(TRY IT) Without any pictures, print exactly the lines that run from the start of the data through the line containing "később pedig Sylvester".

+---+

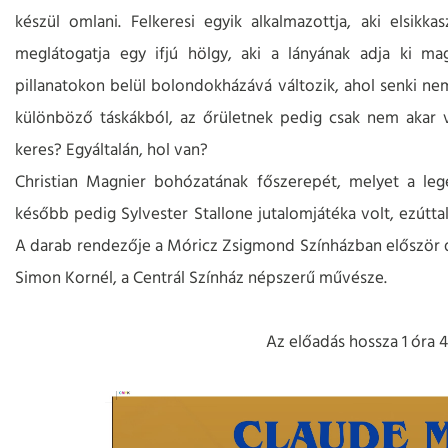
készül omlani. Felkeresi egyik alkalmazottja, aki elsikka
meglátogatja egy ifjú hölgy, aki a lányának adja ki mag
pillanatokon belül bolondokházává változik, ahol senki ne
különböző táskákból, az őrületnek pedig csak nem akar v
keres? Egyáltalán, hol van?
Christian Magnier bohózatának főszerepét, melyet a lege
később pedig Sylvester Stallone jutalomjátéka volt, ezútta
A darab rendezője a Móricz Zsigmond Színházban először d
Simon Kornél, a Centrál Színház népszerű művésze.
Az előadás hossza 1 óra 4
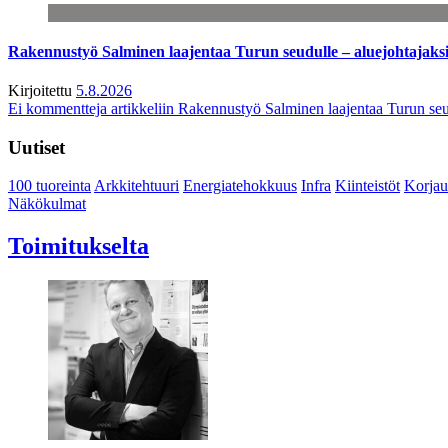
Rakennustyö Salminen laajentaa Turun seudulle – aluejohtajaks
Kirjoitettu
5.8.2026
Ei kommentteja
artikkeliin Rakennustyö Salminen laajentaa Turun seu
Uutiset
100 tuoreinta
Arkkitehtuuri
Energiatehokkuus
Infra
Kiinteistöt
Korjau
Näkökulmat
Toimitukselta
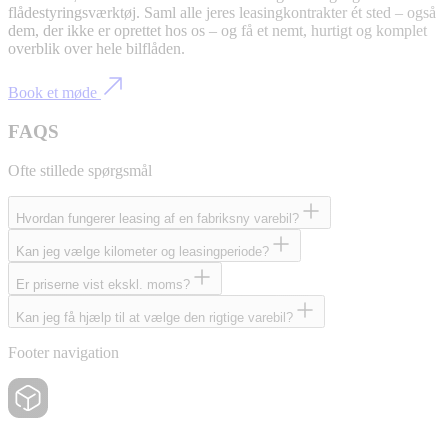
flådestyringsværktøj. Saml alle jeres leasingkontrakter ét sted – også
dem, der ikke er oprettet hos os – og få et nemt, hurtigt og komplet
overblik over hele bilflåden.
Book et møde
FAQS
Ofte stillede spørgsmål
Hvordan fungerer leasing af en fabriksny varebil?
Kan jeg vælge kilometer og leasingperiode?
Er priserne vist ekskl. moms?
Kan jeg få hjælp til at vælge den rigtige varebil?
Footer navigation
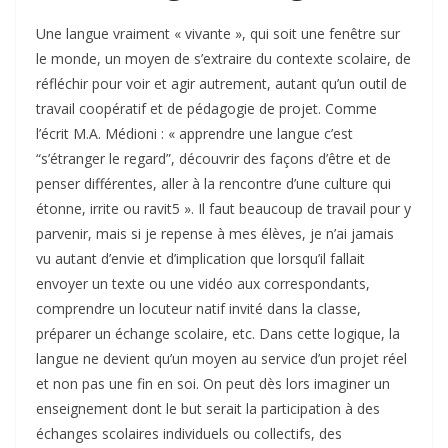
Une langue vraiment « vivante », qui soit une fenêtre sur
le monde, un moyen de s’extraire du contexte scolaire, de
réfléchir pour voir et agir autrement, autant qu’un outil de
travail coopératif et de pédagogie de projet. Comme
l’écrit M.A. Médioni : « apprendre une langue c’est
“s’étranger le regard”, découvrir des façons d’être et de
penser différentes, aller à la rencontre d’une culture qui
étonne, irrite ou ravit5 ». Il faut beaucoup de travail pour y
parvenir, mais si je repense à mes élèves, je n’ai jamais
vu autant d’envie et d’implication que lorsqu’il fallait
envoyer un texte ou une vidéo aux correspondants,
comprendre un locuteur natif invité dans la classe,
préparer un échange scolaire, etc. Dans cette logique, la
langue ne devient qu’un moyen au service d’un projet réel
et non pas une fin en soi. On peut dès lors imaginer un
enseignement dont le but serait la participation à des
échanges scolaires individuels ou collectifs, des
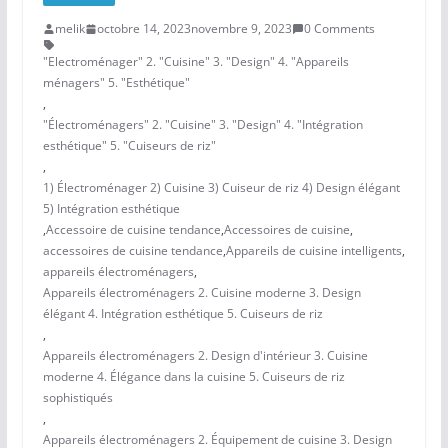
melik
octobre 14, 2023
novembre 9, 2023
0 Comments
"Electroménager" 2. "Cuisine" 3. "Design" 4. "Appareils
ménagers" 5. "Esthétique"
,
"Électroménagers" 2. "Cuisine" 3. "Design" 4. "Intégration
esthétique" 5. "Cuiseurs de riz"
,
1) Électroménager 2) Cuisine 3) Cuiseur de riz 4) Design élégant
5) Intégration esthétique
,
Accessoire de cuisine tendance
,
Accessoires de cuisine
,
accessoires de cuisine tendance
,
Appareils de cuisine intelligents
,
appareils électroménagers
,
Appareils électroménagers 2. Cuisine moderne 3. Design
élégant 4. Intégration esthétique 5. Cuiseurs de riz
,
Appareils électroménagers 2. Design d'intérieur 3. Cuisine
moderne 4. Élégance dans la cuisine 5. Cuiseurs de riz
sophistiqués
,
Appareils électroménagers 2. Équipement de cuisine 3. Design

+---+

(EXPECTED ANSWER)
készül omlani. Felkeresi egyik alkalmazottja, aki elsikka
meglátogatja egy ifjú hölgy, aki a lányának adja ki mag
pillanatokon belül bolondokházává változik, ahol senki ne
különböző táskákból, az őrületnek pedig csak nem akar v
keres? Egyáltalán, hol van?
Christian Magnier bohózatának főszerepét, melyet a lege
később pedig Sylvester Stallone jutalomjátéka volt, ezútta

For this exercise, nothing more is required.